QuAD: Query-based Interpretable Neural Motion Planning for Autonomous Driving
Sourav Biswas, Sergio Casas, Quinlan Sykora, Ben Agro, Abbas Sadat, Raquel Urtasun
TL;DR
QuAD reframes autonomous driving planning by replacing a perception–prediction–planning cascade with a query-based occupancy framework. It samples a small set of candidate trajectories, constructs a BEV latent scene representation, and queries a continuous occupancy model at strategically chosen spatio-temporal points to rank trajectories via a weighted, interpretable cost. The learning process uses dense occupancy supervision and imitation learning with dataset aggregation to achieve robust, safe closed-loop performance, outperforming state-of-the-art baselines in safety, compliance, and imitation while maintaining favorable runtime. The approach demonstrates that aggressive query-point quantization and continuous occupancy querying can deliver practical, interpretable motion planning suitable for real-time autonomous driving in complex highway scenarios.
Abstract
A self-driving vehicle must understand its environment to determine the appropriate action. Traditional autonomy systems rely on object detection to find the agents in the scene. However, object detection assumes a discrete set of objects and loses information about uncertainty, so any errors compound when predicting the future behavior of those agents. Alternatively, dense occupancy grid maps have been utilized to understand free-space.

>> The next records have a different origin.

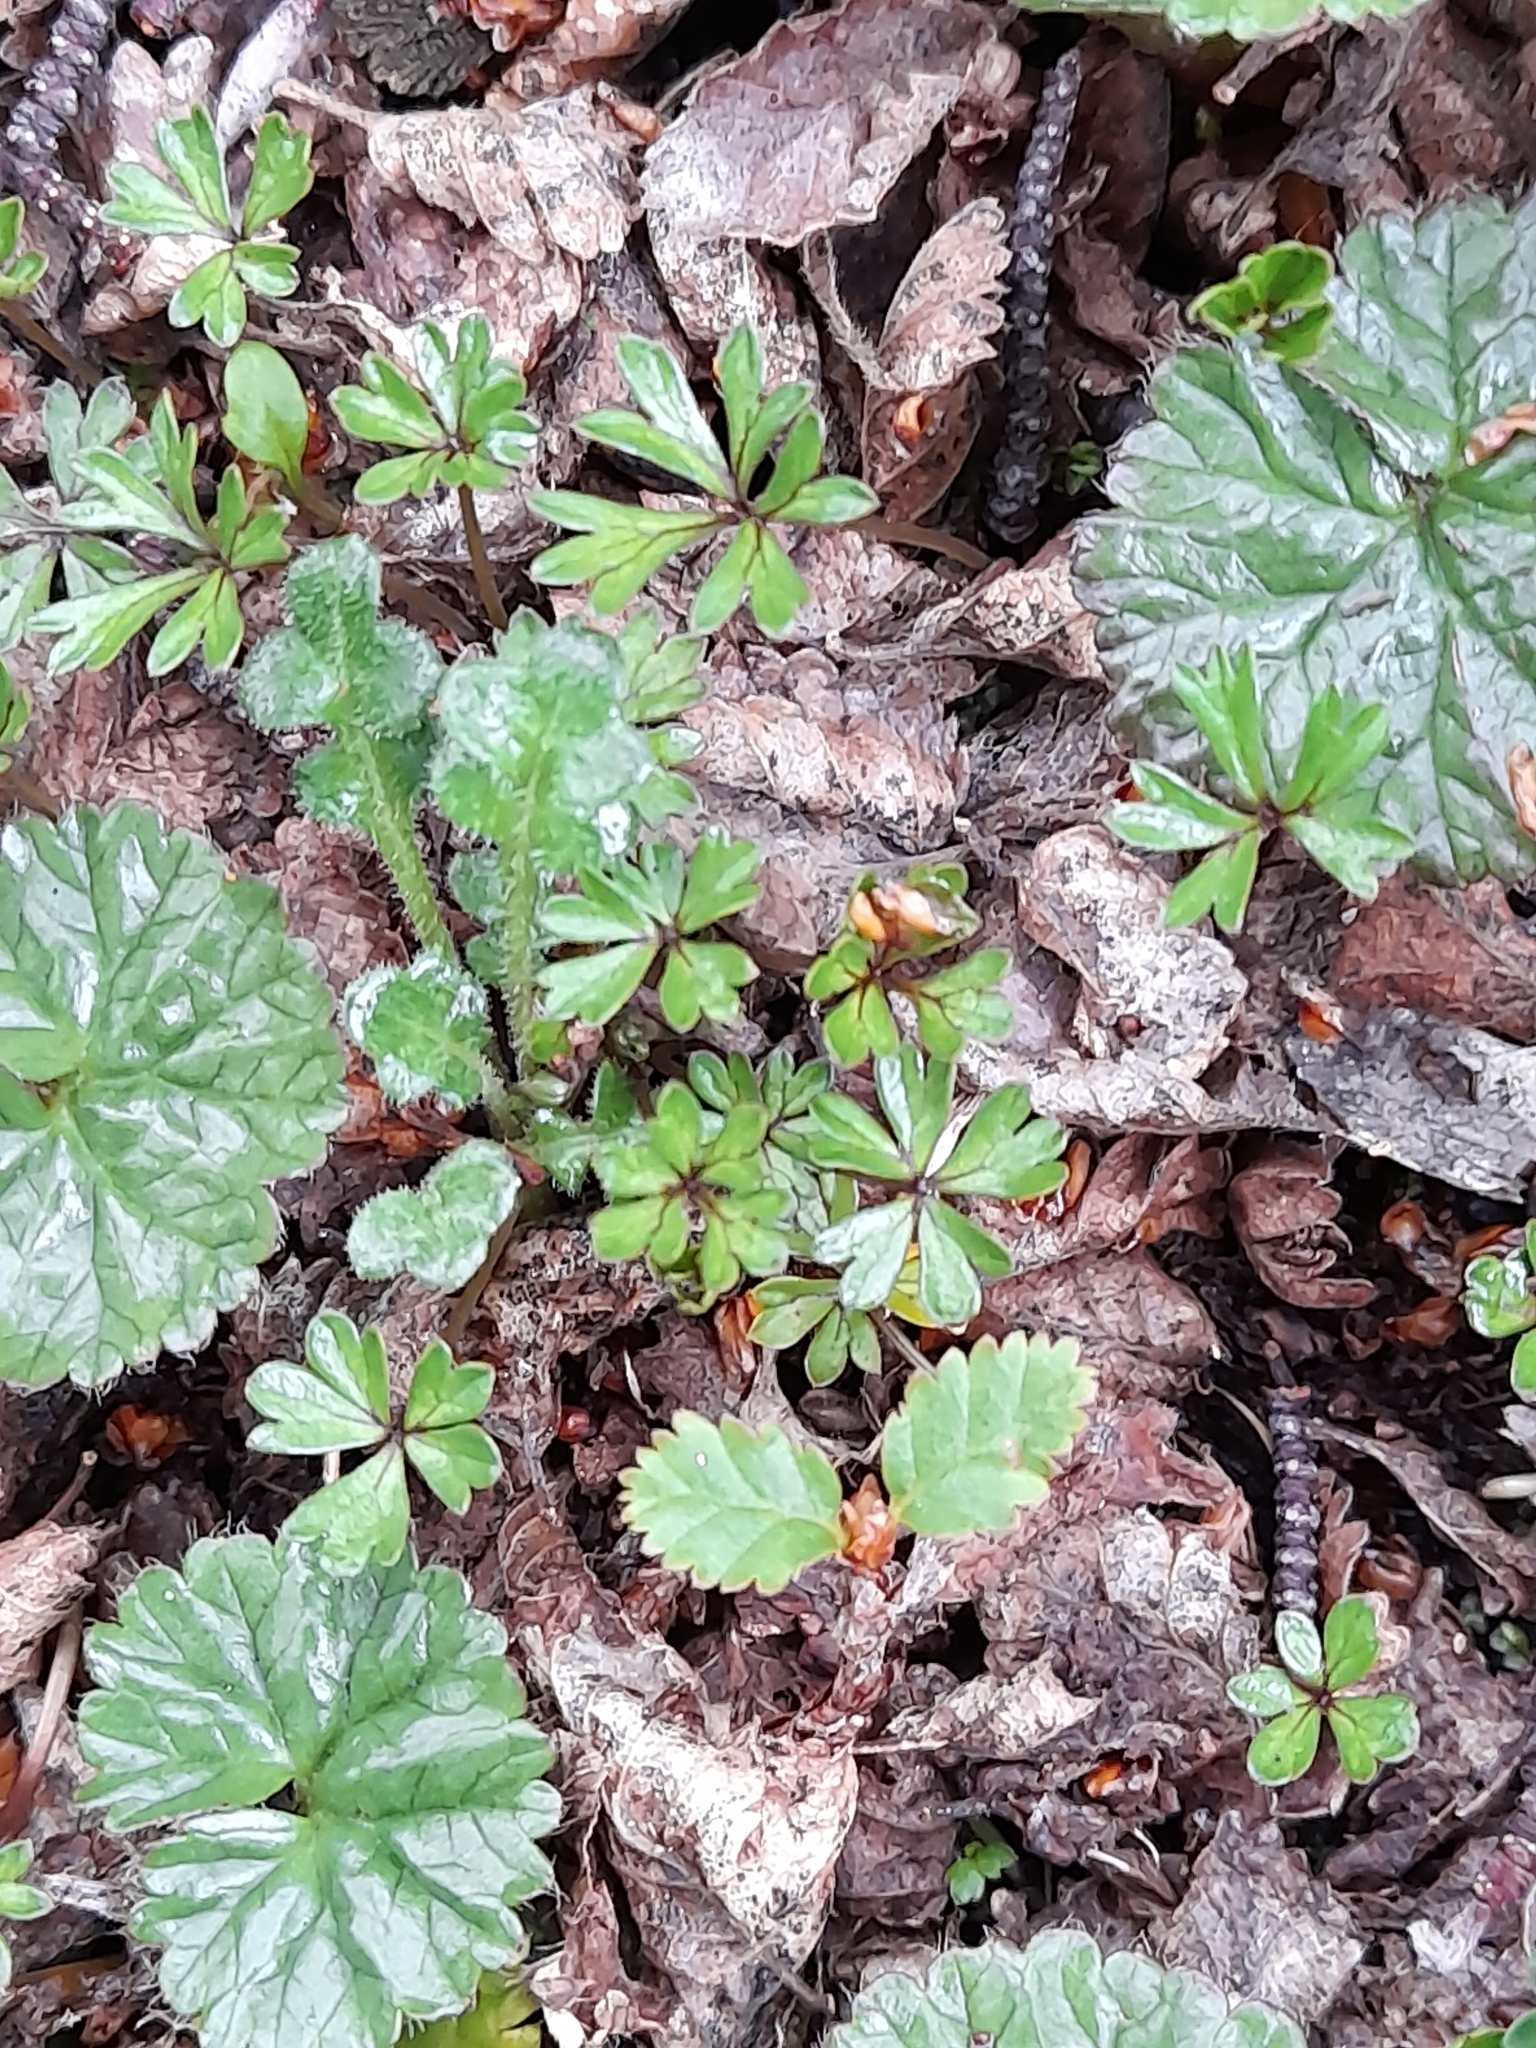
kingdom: Plantae
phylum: Tracheophyta
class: Magnoliopsida
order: Ranunculales
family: Ranunculaceae
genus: Ranunculus
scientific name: Ranunculus fuegianus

However, predicting a grid for the entire scene is wasteful since only certain spatio-temporal regions are reachable and relevant to the self-driving vehicle. We present a unified, interpretable, and efficient autonomy framework that moves away from cascading modules that first perceive, then predict, and finally plan. Instead, we shift the paradigm to have the planner query occupancy at relevant spatio-temporal points, restricting the computation to those regions of interest. Exploiting this representation, we evaluate candidate trajectories around key factors such as collision avoidance, comfort, and progress for safety and interpretability. Our approach achieves better highway driving quality than the state-of-the-art in high-fidelity closed-loop simulations.